### Page text
------------------------------

You speak as if the employer is a different entity than employees.

it's a collective. a composition of employees.

The employees bring it upon themselves.

Employees have to deal with BS like whiteboard exams because the employees
themselves conduct the whiteboard exams!

The reason, why you are not subject to the rules of the employee is because
you are playing a completely different game.

As the employees waste each other's time doing pointless pushups to prove how
good of a fit they are at a moving company (after all a physically fit person
can move more stuff per hour than one less fit!) you help sign up more
customers who need to be moved and make it a more pleasant experience so the
same customers remember your client.

It might be that you end up doing a few pushups or even move boxes but the
real value is in the above.

While every employee at a moving company is focused on maximizing their push
up count, you make your client come ahead in the market by retaining more
customers and sign more up. then repeat

------
mns
Here we go again. As this seems to pop up quite often, it's seems like it's an
important point for companies and candidates. I think that there are good take
at home coding tests, and there are bad ones, there are good in person coding
interviews and there are bad ones.

------------------------------

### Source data
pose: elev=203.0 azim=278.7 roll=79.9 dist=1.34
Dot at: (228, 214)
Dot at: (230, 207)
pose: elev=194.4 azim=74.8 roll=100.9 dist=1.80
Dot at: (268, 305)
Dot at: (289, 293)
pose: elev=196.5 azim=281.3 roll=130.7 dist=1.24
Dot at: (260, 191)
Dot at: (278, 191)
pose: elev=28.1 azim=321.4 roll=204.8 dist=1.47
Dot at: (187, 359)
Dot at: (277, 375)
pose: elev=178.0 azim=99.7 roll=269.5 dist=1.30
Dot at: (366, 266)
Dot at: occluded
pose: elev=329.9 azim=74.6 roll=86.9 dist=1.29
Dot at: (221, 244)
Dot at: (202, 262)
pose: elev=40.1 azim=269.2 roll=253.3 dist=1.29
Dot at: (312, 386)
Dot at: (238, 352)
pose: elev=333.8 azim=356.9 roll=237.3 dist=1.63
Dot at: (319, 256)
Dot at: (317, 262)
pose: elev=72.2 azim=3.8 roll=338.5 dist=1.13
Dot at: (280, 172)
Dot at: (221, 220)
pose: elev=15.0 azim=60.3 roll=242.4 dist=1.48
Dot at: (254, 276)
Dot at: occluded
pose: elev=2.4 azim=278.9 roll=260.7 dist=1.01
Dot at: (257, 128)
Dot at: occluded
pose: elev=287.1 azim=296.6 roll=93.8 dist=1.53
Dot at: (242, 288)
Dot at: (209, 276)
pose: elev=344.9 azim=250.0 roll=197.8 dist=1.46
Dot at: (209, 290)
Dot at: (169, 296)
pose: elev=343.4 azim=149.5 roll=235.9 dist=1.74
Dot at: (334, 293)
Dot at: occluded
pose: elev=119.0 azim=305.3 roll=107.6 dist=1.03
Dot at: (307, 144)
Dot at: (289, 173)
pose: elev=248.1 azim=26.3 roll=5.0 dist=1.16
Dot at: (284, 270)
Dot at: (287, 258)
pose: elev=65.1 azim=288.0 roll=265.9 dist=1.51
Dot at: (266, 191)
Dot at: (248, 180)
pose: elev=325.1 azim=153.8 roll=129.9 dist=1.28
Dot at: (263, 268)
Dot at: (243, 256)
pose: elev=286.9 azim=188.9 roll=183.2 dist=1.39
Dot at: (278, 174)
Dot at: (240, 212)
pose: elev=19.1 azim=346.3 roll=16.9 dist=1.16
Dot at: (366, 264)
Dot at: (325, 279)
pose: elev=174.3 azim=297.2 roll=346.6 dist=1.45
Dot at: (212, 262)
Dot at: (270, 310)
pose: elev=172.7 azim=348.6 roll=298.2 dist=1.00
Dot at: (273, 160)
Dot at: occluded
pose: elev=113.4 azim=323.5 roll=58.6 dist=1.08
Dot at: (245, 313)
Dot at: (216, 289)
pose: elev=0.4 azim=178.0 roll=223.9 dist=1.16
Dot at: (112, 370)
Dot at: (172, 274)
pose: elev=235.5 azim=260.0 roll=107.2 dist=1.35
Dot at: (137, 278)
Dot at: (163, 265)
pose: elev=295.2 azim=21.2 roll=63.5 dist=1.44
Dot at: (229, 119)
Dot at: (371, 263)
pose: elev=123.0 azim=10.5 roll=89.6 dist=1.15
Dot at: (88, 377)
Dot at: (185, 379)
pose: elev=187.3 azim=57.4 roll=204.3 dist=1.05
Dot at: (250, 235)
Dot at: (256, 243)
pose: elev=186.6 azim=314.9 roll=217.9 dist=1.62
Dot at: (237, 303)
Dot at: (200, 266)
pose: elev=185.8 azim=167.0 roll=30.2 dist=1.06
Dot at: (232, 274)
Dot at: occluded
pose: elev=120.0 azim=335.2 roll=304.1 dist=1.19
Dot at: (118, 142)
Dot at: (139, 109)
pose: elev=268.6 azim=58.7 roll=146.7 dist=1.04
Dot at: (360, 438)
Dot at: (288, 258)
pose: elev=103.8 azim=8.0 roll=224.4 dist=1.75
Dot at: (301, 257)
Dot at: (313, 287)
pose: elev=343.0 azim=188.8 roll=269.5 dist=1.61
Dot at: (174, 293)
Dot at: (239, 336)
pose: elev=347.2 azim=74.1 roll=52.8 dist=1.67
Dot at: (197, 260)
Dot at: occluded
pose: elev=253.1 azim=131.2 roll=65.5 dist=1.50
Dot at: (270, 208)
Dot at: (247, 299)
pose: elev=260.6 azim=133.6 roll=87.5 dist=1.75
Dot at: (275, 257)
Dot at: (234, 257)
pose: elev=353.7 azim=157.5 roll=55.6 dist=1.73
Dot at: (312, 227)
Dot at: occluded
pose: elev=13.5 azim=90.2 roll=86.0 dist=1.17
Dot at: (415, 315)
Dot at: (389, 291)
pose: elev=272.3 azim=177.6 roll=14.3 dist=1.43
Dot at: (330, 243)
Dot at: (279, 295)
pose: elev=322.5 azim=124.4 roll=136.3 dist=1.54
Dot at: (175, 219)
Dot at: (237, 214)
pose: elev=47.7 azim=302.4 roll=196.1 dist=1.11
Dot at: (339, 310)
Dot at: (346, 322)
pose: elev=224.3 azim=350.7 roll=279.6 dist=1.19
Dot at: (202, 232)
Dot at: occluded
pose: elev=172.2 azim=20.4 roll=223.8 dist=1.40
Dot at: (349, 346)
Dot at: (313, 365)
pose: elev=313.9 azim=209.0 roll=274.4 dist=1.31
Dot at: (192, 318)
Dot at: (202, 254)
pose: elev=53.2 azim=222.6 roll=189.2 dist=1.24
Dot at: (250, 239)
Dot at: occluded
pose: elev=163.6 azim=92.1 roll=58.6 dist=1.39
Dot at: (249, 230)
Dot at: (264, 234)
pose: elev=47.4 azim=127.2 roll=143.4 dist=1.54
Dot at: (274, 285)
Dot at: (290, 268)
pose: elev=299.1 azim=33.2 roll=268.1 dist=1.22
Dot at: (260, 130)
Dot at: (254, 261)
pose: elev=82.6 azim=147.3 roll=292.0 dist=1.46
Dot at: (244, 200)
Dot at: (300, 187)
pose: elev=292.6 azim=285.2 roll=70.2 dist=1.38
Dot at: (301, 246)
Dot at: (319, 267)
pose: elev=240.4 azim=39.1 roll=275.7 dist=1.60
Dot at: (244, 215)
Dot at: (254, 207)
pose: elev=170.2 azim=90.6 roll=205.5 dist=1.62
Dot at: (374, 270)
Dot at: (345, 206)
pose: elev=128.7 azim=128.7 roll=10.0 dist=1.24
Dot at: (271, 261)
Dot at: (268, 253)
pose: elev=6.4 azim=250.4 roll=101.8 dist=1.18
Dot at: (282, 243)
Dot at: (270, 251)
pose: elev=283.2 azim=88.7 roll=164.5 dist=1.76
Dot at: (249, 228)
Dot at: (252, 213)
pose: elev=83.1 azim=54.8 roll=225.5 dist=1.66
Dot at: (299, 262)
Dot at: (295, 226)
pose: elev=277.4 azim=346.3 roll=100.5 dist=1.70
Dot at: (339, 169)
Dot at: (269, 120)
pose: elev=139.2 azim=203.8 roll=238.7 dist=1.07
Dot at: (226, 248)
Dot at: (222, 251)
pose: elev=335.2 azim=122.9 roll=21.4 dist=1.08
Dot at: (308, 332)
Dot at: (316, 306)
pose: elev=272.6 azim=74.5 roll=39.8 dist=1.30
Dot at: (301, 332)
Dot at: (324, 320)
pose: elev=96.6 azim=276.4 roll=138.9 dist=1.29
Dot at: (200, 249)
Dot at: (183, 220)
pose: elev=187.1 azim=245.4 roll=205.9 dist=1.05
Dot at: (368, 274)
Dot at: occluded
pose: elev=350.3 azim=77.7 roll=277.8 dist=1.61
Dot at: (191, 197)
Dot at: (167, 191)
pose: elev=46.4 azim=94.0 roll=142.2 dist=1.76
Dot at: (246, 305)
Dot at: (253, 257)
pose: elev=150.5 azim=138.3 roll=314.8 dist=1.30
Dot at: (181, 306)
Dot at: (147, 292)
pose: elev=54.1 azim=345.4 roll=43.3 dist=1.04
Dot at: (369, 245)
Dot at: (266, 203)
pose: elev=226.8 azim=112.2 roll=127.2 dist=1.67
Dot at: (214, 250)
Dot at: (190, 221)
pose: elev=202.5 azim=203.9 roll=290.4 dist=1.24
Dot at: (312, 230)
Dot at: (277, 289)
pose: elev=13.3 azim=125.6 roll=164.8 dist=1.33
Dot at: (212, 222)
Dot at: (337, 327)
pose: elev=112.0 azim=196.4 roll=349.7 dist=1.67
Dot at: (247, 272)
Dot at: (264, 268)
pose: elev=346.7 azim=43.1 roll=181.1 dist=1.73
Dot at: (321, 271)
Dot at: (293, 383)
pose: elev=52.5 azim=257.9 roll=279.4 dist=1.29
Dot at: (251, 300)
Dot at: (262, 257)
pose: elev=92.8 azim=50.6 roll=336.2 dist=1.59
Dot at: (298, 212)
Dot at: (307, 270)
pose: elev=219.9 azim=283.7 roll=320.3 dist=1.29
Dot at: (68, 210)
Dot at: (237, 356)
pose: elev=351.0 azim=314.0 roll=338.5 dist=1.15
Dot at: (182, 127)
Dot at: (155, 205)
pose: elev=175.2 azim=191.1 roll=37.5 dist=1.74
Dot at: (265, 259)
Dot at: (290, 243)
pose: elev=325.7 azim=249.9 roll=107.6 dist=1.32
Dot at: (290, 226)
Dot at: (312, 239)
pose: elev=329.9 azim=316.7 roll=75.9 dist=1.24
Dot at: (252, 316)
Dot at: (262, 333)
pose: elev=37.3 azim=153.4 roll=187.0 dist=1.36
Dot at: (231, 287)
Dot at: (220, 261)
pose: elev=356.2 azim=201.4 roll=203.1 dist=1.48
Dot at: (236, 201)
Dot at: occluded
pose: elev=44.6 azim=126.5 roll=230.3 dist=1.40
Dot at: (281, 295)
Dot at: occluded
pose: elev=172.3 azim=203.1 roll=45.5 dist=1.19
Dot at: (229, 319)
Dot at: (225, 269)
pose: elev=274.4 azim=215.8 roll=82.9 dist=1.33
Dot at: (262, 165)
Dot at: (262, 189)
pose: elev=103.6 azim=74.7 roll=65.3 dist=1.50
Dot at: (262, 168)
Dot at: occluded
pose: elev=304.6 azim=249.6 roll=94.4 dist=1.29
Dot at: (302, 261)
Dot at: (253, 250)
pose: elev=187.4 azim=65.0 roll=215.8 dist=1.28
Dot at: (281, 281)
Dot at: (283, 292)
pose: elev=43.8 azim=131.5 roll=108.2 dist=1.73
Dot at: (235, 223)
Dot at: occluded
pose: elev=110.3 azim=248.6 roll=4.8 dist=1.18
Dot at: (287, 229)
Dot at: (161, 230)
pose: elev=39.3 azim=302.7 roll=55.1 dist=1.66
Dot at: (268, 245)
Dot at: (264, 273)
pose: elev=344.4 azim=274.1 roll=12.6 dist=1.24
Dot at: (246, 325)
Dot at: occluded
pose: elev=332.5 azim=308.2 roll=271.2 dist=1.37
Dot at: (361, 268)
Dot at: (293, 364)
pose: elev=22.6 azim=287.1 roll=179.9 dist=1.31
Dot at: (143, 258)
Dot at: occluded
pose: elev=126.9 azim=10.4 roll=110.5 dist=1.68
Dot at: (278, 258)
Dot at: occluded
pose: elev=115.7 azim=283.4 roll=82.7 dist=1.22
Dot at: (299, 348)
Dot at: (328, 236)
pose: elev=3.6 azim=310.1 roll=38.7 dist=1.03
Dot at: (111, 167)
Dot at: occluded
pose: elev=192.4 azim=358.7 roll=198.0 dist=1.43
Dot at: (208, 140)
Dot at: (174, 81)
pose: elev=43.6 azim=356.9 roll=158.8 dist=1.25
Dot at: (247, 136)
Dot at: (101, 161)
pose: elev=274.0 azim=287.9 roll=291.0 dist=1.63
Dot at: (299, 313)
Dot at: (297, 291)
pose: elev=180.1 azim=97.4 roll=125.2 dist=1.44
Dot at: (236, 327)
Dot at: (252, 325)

------------------------------

### Your tasks
1. According to the forum thread on hiring and coding interviews, what is an employer composed of?
2. Pick up the forum thread on hiring and coding interviews after its last sentence and continue it.

### Responses to the exercise
1. An employer is a composition of employees.

2.
For me personally, I always liked take at home tests, and we are doing this at
my current company. We have a small task with two levels, one to complete
quite fast and the second level is if you really want to show off and spend
more time on it. We use it as the main technical skills evaluation for the in
person interview, because it opens up an actual discussion and we can talk
about reasoning, see how candidates take feedback and how they can explain
what they did. In the same time, there is another department with us that has
a take at home task that I wanted just for laughter to try, it took me a whole
weekend and it was insane. So I can see where some people are coming from. In
the same time, we also had some cases where we paid the people (who requested
it) for the time spent on the task, and we hired one, which was one of the
most worst decisions that we made, because he turned out to be one of the most
selfish and self absorbed people we hired.

In the same time I've been through some ridiculous situations where I was left
alone in a room with no phone allowed, no pc, just write on a paper some SQL
queries based on some printed tables from a spreadsheet, or, in another case
to write on a flip-chart some code to print the first X prime numbers in front
of 3 people. This I also find quite ridiculous, but it was 8-9 years ago.

In the end it's also how you feel as a developer about these things, if you
are ok with take at home tests, maybe the company is a good fit for you and
that is it, if not, you dodged a bullet.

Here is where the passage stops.